Climate Change stamps, by Berry Creative
While we often see hidden design features in stamps, most prominently with hidden UV clues on Sherlock Holmes and James Bond collections, these heat-reactive designs are a first. A collaboration between the Finnish Post and Finnish design studio Berry Creative, the stamps use heat-reactive ink to draw awareness to the dangers of the climate crisis. Set in rainbow colours, the stamps depict a snowcloud, a bird and a graphic of immigration. When these are warmed up (by rubbing your finger on them), images are revealed underneath. The bird becomes a skeleton, the cloud becomes a storm to highlight the consequences of a lack of snowfall and the immigration greatly increases as people are forced to leave their home countries.

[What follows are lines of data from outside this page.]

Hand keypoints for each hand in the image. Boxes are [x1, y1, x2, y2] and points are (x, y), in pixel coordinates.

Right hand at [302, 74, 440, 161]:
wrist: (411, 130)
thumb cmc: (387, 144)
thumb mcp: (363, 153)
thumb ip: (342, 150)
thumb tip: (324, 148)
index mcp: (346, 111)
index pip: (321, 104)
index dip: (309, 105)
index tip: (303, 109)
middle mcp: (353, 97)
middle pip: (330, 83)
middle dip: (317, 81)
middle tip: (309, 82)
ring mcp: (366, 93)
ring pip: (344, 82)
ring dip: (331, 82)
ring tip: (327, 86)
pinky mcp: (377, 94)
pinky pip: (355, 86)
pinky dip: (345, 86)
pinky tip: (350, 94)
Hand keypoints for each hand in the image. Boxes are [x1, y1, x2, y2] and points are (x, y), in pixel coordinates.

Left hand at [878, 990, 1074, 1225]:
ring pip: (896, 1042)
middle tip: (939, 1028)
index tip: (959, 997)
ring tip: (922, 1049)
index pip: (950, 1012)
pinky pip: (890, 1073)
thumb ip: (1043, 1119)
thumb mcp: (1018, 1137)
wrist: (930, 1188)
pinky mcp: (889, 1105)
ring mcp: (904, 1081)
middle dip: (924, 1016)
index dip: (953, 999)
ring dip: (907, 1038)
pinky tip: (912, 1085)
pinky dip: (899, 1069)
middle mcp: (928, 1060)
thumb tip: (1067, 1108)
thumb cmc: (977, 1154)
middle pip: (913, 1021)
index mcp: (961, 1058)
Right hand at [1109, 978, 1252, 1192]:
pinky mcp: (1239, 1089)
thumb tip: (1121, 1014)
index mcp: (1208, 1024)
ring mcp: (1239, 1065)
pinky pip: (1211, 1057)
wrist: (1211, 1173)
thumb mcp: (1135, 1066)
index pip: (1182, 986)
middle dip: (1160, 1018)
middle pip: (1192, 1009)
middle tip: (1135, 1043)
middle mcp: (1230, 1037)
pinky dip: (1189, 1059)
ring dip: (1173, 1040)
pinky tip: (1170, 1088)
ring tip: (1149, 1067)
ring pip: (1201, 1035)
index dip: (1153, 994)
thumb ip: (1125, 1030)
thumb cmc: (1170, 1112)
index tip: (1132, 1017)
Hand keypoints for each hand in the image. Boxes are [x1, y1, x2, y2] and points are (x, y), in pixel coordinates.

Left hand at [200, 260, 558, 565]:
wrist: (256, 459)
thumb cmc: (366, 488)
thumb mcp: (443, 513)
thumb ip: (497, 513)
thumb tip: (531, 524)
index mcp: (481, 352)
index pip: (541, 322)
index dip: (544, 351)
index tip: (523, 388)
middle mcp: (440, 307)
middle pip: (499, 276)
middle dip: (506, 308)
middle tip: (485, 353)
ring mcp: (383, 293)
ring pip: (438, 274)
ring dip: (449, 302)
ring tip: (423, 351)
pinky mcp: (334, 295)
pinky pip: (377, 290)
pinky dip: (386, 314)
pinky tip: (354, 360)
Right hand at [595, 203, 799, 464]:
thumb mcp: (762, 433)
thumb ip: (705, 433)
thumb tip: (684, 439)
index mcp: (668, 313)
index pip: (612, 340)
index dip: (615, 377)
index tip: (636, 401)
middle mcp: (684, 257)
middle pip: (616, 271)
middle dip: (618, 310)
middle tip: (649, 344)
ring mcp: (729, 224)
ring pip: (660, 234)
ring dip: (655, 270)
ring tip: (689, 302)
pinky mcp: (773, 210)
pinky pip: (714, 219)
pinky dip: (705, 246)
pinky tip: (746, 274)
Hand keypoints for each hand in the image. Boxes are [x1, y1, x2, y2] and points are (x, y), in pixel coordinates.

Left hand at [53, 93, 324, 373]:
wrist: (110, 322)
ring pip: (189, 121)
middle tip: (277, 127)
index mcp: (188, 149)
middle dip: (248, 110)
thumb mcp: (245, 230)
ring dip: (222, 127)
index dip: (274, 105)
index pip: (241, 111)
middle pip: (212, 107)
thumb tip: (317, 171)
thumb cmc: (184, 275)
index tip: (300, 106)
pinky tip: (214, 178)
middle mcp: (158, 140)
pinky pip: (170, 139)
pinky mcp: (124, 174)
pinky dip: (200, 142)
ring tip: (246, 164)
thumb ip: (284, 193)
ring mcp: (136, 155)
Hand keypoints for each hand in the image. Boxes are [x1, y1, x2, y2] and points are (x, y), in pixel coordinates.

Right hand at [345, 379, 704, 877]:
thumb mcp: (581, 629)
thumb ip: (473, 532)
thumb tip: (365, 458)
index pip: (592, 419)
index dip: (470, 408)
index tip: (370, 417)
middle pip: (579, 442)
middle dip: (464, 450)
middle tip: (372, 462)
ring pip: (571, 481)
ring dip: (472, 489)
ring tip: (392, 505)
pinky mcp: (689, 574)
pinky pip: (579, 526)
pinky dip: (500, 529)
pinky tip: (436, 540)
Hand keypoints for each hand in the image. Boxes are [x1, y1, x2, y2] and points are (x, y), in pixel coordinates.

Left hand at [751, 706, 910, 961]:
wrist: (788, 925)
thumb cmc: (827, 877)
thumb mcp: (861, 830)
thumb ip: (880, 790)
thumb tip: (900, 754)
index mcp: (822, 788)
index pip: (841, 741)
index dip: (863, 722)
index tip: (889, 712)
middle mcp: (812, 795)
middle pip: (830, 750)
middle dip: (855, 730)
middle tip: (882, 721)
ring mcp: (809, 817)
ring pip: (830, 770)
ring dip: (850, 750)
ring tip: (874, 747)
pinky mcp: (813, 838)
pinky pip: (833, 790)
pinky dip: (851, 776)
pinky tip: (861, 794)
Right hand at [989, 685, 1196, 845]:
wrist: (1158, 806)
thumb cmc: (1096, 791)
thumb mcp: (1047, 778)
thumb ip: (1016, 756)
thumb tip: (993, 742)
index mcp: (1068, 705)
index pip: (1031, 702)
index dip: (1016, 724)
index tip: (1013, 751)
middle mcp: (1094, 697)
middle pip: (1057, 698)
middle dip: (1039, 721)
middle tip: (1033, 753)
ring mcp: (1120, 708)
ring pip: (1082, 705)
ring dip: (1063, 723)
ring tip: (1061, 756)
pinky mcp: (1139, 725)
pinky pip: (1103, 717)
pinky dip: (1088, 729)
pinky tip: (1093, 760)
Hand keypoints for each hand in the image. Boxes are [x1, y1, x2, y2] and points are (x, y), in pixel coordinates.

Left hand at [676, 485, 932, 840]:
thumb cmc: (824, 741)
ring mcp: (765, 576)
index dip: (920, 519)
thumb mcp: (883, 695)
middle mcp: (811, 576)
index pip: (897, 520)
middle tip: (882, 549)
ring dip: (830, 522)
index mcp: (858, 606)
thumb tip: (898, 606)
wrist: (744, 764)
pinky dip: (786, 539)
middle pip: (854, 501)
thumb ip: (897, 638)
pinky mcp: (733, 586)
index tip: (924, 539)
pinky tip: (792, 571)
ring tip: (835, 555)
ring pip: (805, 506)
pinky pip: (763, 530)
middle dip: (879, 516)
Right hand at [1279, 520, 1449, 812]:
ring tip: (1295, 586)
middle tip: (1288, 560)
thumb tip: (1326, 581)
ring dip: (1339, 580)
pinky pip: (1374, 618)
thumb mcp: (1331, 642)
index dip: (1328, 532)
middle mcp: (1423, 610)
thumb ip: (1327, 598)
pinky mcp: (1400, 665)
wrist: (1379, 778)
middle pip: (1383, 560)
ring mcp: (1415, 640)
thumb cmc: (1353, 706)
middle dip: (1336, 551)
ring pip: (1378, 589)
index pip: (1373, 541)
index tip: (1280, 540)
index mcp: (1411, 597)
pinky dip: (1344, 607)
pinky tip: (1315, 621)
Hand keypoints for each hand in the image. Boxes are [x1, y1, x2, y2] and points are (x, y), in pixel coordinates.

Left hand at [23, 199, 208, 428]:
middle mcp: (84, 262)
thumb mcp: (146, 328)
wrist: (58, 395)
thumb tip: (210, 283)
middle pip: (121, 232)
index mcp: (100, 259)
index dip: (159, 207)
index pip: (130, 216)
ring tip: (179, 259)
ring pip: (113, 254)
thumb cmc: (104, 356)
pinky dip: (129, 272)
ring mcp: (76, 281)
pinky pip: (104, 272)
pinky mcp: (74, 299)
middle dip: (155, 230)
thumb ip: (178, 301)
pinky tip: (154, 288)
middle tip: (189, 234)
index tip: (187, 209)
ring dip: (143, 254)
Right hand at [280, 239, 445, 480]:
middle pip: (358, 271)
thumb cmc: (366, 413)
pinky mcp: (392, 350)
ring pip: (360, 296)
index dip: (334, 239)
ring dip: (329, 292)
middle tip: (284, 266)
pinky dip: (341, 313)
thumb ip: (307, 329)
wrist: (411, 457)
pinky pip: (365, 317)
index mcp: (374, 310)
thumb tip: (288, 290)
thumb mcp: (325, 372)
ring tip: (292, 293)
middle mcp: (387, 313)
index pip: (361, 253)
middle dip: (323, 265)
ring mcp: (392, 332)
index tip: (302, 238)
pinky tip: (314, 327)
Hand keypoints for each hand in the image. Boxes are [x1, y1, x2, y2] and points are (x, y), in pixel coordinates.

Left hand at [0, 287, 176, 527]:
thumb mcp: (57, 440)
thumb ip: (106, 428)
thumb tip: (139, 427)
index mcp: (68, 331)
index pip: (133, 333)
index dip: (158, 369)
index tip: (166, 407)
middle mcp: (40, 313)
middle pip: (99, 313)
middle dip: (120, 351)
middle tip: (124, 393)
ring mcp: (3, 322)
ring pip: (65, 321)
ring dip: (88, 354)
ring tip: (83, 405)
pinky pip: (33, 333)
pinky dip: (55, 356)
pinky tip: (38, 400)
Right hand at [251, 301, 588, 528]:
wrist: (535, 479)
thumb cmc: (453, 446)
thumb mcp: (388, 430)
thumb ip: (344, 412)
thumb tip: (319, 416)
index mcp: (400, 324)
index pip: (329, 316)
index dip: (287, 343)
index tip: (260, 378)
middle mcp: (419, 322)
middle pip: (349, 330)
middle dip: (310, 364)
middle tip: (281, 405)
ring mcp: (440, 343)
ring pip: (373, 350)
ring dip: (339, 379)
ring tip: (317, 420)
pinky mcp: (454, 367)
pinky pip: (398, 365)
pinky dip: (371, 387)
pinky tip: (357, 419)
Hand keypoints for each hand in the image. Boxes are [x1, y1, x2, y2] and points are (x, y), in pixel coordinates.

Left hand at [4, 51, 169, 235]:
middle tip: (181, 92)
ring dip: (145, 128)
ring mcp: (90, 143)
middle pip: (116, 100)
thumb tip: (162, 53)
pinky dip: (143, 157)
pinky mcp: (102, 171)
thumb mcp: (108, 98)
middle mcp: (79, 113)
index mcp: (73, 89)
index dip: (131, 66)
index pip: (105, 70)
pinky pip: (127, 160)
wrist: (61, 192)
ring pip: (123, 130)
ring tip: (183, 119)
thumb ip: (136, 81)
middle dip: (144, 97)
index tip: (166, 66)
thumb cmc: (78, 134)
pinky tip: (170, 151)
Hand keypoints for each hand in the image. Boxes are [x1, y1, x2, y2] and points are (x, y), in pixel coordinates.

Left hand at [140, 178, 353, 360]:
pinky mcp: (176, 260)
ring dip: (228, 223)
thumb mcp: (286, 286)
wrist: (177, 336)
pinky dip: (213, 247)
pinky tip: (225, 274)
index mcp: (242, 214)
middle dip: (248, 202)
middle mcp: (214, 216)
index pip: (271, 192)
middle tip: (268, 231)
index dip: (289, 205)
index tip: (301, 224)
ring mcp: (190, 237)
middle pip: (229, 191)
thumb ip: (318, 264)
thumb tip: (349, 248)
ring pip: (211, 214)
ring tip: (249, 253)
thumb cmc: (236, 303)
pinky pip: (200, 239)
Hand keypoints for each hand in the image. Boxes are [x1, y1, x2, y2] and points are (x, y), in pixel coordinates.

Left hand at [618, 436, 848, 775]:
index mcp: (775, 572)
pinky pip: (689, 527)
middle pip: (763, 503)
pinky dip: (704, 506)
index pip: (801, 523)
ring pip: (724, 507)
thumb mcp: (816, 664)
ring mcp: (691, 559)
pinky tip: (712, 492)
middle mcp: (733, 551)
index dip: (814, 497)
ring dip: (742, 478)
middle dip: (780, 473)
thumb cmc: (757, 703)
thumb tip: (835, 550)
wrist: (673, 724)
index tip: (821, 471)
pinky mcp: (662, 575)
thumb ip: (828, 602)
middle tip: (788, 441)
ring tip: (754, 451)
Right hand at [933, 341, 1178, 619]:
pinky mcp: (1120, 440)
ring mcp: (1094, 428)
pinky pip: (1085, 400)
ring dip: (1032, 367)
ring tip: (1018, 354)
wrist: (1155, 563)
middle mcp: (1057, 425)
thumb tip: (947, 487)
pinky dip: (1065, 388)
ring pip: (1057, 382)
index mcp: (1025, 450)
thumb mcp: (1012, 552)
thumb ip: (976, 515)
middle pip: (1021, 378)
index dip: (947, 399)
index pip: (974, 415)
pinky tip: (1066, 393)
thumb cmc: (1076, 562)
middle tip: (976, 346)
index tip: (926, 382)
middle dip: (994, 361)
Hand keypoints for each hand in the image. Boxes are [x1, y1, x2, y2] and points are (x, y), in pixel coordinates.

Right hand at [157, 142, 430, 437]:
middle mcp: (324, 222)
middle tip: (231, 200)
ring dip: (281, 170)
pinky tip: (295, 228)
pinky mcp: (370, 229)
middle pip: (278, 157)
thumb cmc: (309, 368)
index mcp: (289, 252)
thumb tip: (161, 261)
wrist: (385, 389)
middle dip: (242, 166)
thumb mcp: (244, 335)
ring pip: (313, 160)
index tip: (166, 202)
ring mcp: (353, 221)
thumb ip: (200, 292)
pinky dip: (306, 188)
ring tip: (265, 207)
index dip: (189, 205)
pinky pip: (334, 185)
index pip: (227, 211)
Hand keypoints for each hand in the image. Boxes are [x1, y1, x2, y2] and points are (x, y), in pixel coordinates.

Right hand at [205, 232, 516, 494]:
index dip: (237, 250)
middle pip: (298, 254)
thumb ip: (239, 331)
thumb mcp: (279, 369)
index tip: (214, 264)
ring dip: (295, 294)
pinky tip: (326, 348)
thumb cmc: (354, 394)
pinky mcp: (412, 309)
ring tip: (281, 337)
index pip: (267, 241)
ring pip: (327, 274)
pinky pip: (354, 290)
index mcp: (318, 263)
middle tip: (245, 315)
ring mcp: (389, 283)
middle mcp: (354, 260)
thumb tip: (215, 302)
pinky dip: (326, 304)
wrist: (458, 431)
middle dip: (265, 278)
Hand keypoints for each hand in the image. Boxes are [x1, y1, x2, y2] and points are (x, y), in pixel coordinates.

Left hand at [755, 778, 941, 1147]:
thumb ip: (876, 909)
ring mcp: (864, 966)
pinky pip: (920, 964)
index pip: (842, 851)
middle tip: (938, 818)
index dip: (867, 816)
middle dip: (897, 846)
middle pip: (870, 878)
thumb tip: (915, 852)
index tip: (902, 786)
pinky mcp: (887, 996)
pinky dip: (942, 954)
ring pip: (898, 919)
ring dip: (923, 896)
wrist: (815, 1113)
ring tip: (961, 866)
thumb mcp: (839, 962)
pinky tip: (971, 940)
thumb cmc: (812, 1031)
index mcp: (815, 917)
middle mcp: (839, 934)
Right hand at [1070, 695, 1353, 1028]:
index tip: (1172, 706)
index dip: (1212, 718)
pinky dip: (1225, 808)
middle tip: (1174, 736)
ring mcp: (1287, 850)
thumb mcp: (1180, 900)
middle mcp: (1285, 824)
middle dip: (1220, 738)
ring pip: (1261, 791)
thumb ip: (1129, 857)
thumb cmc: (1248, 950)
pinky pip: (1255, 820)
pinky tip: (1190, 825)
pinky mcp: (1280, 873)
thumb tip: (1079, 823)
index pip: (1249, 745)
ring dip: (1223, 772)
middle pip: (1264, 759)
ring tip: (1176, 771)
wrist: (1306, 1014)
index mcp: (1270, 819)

Anorak magazine’s 14th anniversary, Studio Anorak
Anorak, the illustration-focused “happy mag for kids” created by Cathy Olmedillas, turned 14 this month. For its anniversary, it has released an imagination-themed issue with artist Mugariah as a guest illustrator. DOT, its sister magazine which is aimed at younger kids also turned five and has a music-themed issue. The edition is available both digitally and in print.
CrossWater, from CrossWater Technologies
CrossWater is an autonomous taxi which wants to make cross-water travel faster, cheaper, safer and greener. It was inspired by a trip to Italy where CrossWater’s CEO could not reach part of a city quickly through any traditional mode of transportation. The concept is best thought of as a “horizontal elevator” which moves up to fifteen people across a body of water. While it is still a concept, the engineering team says that it could cross a lake up to ten times faster than it would to cross via a bridge. It would also mean that you wouldn’t need to build that infrastructure. The taxi works via solar panels on its roof which power an electric jet. It could be used for tourists or commuters, CrossWater says.